PAGE EXTRACT.
The reference point is used as a feed starting point (zero point)
of the rotational cutting unit 6 to the workpiece.
[0026] In the feeding-error prevention apparatus, the reference
point is based on the position where the cutting unit 6 is stopped
by the contact of stopper 33 with the contact projection of the
cutting unit, and the feed starting point is determined from the
reference point. The feed start point is the position where the
bevelling tool 20 of the cutting unit 6 is about to start
processing to the workpiece. Thus, even if there is a likelihood
that the feed screw bar 14 of the feed mechanism 13 is made longer
by thermal expansion due to friction with the nut member 16, the
feed quantity of the rotational cutting unit 6 from the feed
starting point is relatively very small as compared with the full
length of the feed screw bar 14, so that there is little influence
of thermal expansion and no feeding error occurs.
[0027] Contrary to the above-described feed mechanism, the prior
art feed screw type feed mechanism used in conventional machine
tools has a rotational cutting unit of which a reference point
(zero point) of feed quantity to be computed by the encoder is set
to the rearmost position of the cutting unit which is retracted on
one end of the feed screw. Thus, on processing the workpiece, the
feeding of the cutting unit to the workpiece is started from the
condition where the cutting unit is positioned on the middle of the
feed screw, so that, when the feed screw bar of the feed mechanism
is made longer by thermal expansion, the feed quantity of the
cutting unit differs from that under a normal temperature, and
errors in feeding are much likely to occur.

DATASET EXTRACT.
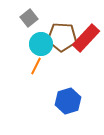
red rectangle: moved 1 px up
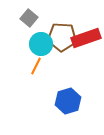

TASKS AND EXERCISES.
1 – Recast the feed screw passage's paragraph that begins "In the feeding-error prevention apparatus" as a short bulleted list that keeps its main facts.
2 – Pick up the feed screw passage after its final sentence and write what comes next.

SOLVED TASKS.
1 –
- The reference point is based on the position where the cutting unit 6 stops when stopper 33 contacts the cutting unit's contact projection.
- The feed starting point is determined from that reference point.
- The feed starting point is where the bevelling tool 20 of the cutting unit 6 is about to start processing the workpiece.
- Friction with the nut member 16 may make the feed screw bar 14 of the feed mechanism 13 longer through thermal expansion.
- The feed quantity of the rotational cutting unit 6 from the feed starting point is very small compared with the full length of the feed screw bar 14. Thermal expansion therefore has little influence, and no feeding error occurs.

2 –
[0028] The feeding-error prevention apparatus of the invention
features the stopper 33 which is brought into contact with the
contact projection 32 of the cutting unit 6. As shown particularly
in FIG. 2, the stopper 33 is associated with an actuator 34, which
is fitted in the inside of the fixed vice mount 2 of the vice
mechanism 1, so as to retractably jut over the passage of the
cutting unit 6 between an operative position (, shown in solid
lines in FIG. 2) and an inactive position (, shown in
two-dots-lines in FIG. 2). The actuator 34 has an actuating shaft
35 extending across the moving passage, while the stopper 33 is
connected integrally with a free end of the actuating shaft 35 so
as to extend along the passage. The pushing operation of the
actuator 34 causes the stopper 33 to advance to the operative
position over the passage, whereas the pulling operation of the
actuator 34 causes the stopper 33 to retract to the inactive
position.
[0029] As shown in FIG. 4, the contact projection 32 on each of the
rotational cutting unit 6 is arranged on the upper and front side
of the unit casing 18. Further, ahead of the contact projection 32
and at a slightly upper level than it, there is provided a sensor
36 from the unit casing 18, for detecting the free end of the
stopper 33 before the contact projection 32 of the cutting unit 6
comes into contact with the stopper 33. The sensor 36 issues
detection signals to decelerate the servomotor 15.
[0030] After coming into contact with the contact projection 32 of
the cutting unit 6, the stopper 33 is made to retract in the
inactive position from the active position over the moving passage
of the cutting unit 6. However, under this situation, it is
difficult to cause the stopper 33 to retract in a condition that
the stopper 33 stays in contact with the contact projection 32 of
the cutting unit 6. For this reason, after the contact projection
32 having contact with the stopper 33, the cutting unit 6 is
shifted backwardly by a predetermined distance, and then moved
again forwardly therefrom to the workpiece to be cut.
[0031] Referring to FIG. 7, the operations of the feeding-error
prevention apparatus is described together with the operations of
the cutting-processing machine for ends of the workpiece. On
performing the bevelling processing of the workpiece W by means of
the rotational cutting unit, the stopper 33 is pushed out from the
inactive position (as shown in the diagram {circle over (1)} of
FIG. 7 with solid lines) to the active position (shown with
two-dots lines in the same diagram) so as to jut over the moving
passage of the cutting unit. In the other hand, the cutting unit 6
is caused to move toward the workpiece from the backward position
until the contact projection 32 of the cutting unit 6 comes into
contact with the pushed-out stopper 33 and the cutting unit 6 stops
as shown in the diagram {circle over (2)} of FIG. 7.
[0032] The location of the cutting unit 6 at the time of contact
with stopper 32 is preferably set so that there is a narrow space
e, as shown in {circle over (2)} of FIG. 7, between the cutter a of
the bevelling tool 20 and the end of the workpiece W. That is, it
is preferable to set the stopper 33 so that the rotational cutting
unit 6 stops near a position where the cutting unit 6 is about to
start processing to the workpiece.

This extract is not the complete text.